Reports of deaths at the north’s hospitals are a major concern for the area’s expectant mothers

A spate of stories focusing on the north’s maternity services are adding up to a worrying trend that needs to be addressed – that’s according to a Blackpool-based medical negligence lawyer who has seen first-hand the devastating impact poor maternity care can have on women and their families.

Diane Rostron, who specialises in birth injuries, said distressing stories of avoidable deaths and investigations into babies dying in hospital were cause for concern among expectant mothers – at the very time they needed reassurance about their and their baby’s safety.

She also pointed to the latest Care Quality Commission report into Blackpool Victoria Hospital, which graded the maternity and gynaecology’s safety record as “requires improvement”.

“Childbirth is an incredibly vulnerable time. It’s a time that families should be able to feel safe in the hands of medical professionals,” she said.

“While hospitals should provide the safest environment for mother and baby during childbirth, for many, the experience has been the complete opposite.”

UK-wide research from the Royal College of Obstetricians and Gynaecologists shows 921 babies suffered a serious injury during birth in 2015, many of which either resulted in death or life-altering injuries. In 665 cases, babies suffered a severe brain injury during birth.

Diane said such statistics are extremely concerning for women and their families, especially when worrying stories are circulating in the media.

That came after a separate report into the deaths of 11 babies and one mother at Furness General Hospital in Barrow. It found regulators took too long to act on concerns about midwives.

She also said high profile arrests – whether charges have resulted or not - were also concerning to families.

The Professional Standards Authority’s Lessons Learned review said the Nursing and Midwifery Council took up to eight years to start fitness-to-practise hearings — leaving midwifes who were later struck off, free to practice.

Avoidable deaths occurred while the NMC was considering the complaints, and the body’s handling of the cases before 2014 was described as “frequently incompetent” by the report.

“Women are being let down by maternity services. The physical injuries and psychological trauma caused by medical negligence devastates lives and all too often, these mistakes are entirely preventable,” said Diane.

More funding and training for midwives, combined with 24 hour consultant presence on delivery units, as well as on-going fitness to practice assessments are required to prevent any further deaths or injuries in maternity units, she added.
^^^^
▶ **Task instructions**: Copy the article on maternity care in the north verbatim, from "The Professional Standards" to "by the report.".
^^^^
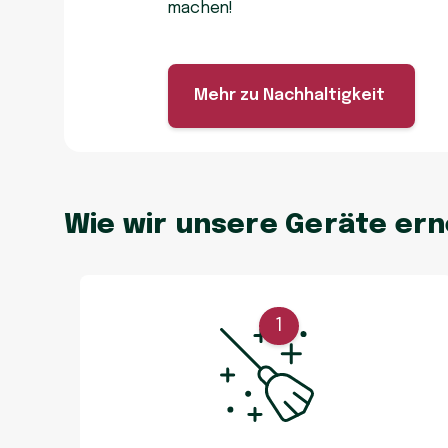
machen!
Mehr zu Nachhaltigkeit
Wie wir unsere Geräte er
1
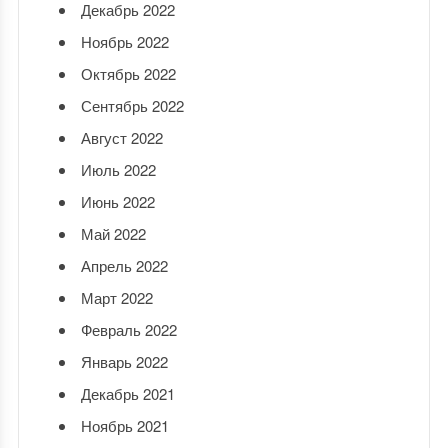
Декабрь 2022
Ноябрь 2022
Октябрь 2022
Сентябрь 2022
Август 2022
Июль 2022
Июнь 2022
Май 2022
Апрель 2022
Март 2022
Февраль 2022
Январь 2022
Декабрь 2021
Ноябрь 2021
^^^^
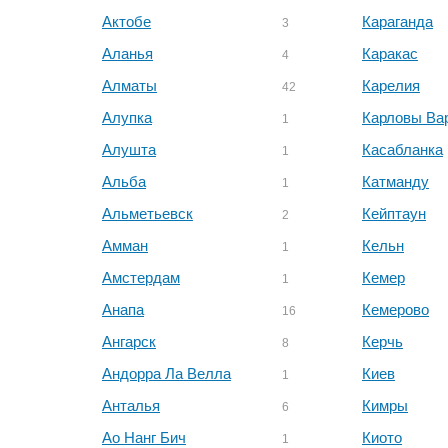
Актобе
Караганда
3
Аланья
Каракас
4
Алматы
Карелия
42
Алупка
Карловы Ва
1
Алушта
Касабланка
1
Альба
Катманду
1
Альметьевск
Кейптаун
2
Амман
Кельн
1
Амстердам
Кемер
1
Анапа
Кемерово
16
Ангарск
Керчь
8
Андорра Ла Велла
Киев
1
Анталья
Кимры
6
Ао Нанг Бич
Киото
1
^^^^
▶ **Response to the exercise**:
The Professional Standards Authority’s Lessons Learned review said the Nursing and Midwifery Council took up to eight years to start fitness-to-practise hearings — leaving midwifes who were later struck off, free to practice.

Avoidable deaths occurred while the NMC was considering the complaints, and the body’s handling of the cases before 2014 was described as “frequently incompetent” by the report.